Plus de 100 groupes armés continuent d’opérer dans l’est de la RD Congo. En juillet, l’administration Tshisekedi a lancé un nouveau programme de Désarmement, démobilisation, relèvement communautaire et stabilisation. Cependant, de nombreux activistes congolais ont publiquement fait part de leurs inquiétudes au sujet du coordinateur du programme, Tommy Tambwe, un ancien cadre de grands groupes rebelles soutenus par le Rwanda et responsables d’innombrables exactions au cours des 25 dernières années. Sa nomination compromet sérieusement les chances de succès du programme, a déclaré Human Rights Watch.

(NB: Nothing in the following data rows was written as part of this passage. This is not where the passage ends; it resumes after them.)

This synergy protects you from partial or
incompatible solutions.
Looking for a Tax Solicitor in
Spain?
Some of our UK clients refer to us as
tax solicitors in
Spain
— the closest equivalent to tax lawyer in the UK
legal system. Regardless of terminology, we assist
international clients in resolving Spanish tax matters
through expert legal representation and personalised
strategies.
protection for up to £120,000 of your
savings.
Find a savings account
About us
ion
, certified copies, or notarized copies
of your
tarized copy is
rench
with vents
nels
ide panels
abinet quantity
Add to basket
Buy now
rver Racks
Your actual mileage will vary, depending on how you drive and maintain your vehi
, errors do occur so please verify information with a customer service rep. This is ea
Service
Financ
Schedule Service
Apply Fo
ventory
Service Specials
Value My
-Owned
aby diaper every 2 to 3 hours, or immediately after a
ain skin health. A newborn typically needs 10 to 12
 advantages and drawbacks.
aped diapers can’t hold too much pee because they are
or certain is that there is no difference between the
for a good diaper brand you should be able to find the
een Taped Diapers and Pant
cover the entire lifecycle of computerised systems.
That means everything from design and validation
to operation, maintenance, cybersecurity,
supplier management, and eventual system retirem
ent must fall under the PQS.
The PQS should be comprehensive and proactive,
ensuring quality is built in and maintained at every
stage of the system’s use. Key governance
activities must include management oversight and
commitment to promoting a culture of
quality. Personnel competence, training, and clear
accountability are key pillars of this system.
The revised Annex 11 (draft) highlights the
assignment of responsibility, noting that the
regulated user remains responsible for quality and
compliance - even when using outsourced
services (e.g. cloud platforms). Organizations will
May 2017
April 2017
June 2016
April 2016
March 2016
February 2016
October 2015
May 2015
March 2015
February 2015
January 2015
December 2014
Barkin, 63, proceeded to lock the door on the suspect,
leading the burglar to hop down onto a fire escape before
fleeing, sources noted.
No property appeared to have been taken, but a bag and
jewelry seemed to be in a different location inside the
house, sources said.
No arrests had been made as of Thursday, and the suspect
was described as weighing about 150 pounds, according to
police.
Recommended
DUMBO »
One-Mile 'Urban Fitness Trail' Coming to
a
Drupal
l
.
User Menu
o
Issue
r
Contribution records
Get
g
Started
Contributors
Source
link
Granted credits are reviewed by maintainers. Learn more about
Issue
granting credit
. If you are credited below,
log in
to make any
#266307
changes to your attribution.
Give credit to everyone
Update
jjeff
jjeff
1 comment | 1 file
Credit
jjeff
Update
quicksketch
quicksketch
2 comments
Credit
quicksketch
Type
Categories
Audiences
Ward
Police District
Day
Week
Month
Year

Déplacements massifs de populations

Le 13 août, le coordinateur humanitaire de l’ONU en RD Congo, David McLachlan-Karr, a exprimé sa « profonde inquiétude face à la recrudescence des tueries », déplorant « une forte hausse des déplacements » causés par les actions des groupes armés et des milices locales. Le Nord-Kivu compte 1,8 million de personnes déplacées internes et l’Ituri 1,7 million, dont un nombre disproportionné de femmes et d’enfants, selon le Bureau des Nations Unies pour la coordination des affaires humanitaires (OCHA). « Beaucoup [de populations] ont raconté des histoires horribles d’assassinats ciblés, de viols et de tortures », a relevé McLachlan-Karr. Plus de cinq millions de personnes sont déplacées à travers la RD Congo, l’une des plus importantes populations déplacées internes sur le continent africain.

À la suite de l’attaque des ADF contre Idohu, les villageois ont fui vers la ville de Komanda, où des camps abritaient déjà des milliers de personnes déplacées. Nombre d’entre elles ont cherché refuge et sécurité au sein des communautés locales, pesant encore davantage sur les écoles, les églises et les centres de soins locaux. Environ 2,8 millions de personnes, soit la moitié de la population de l’Ituri, font face à une grave insécurité alimentaire, selon l’ONU.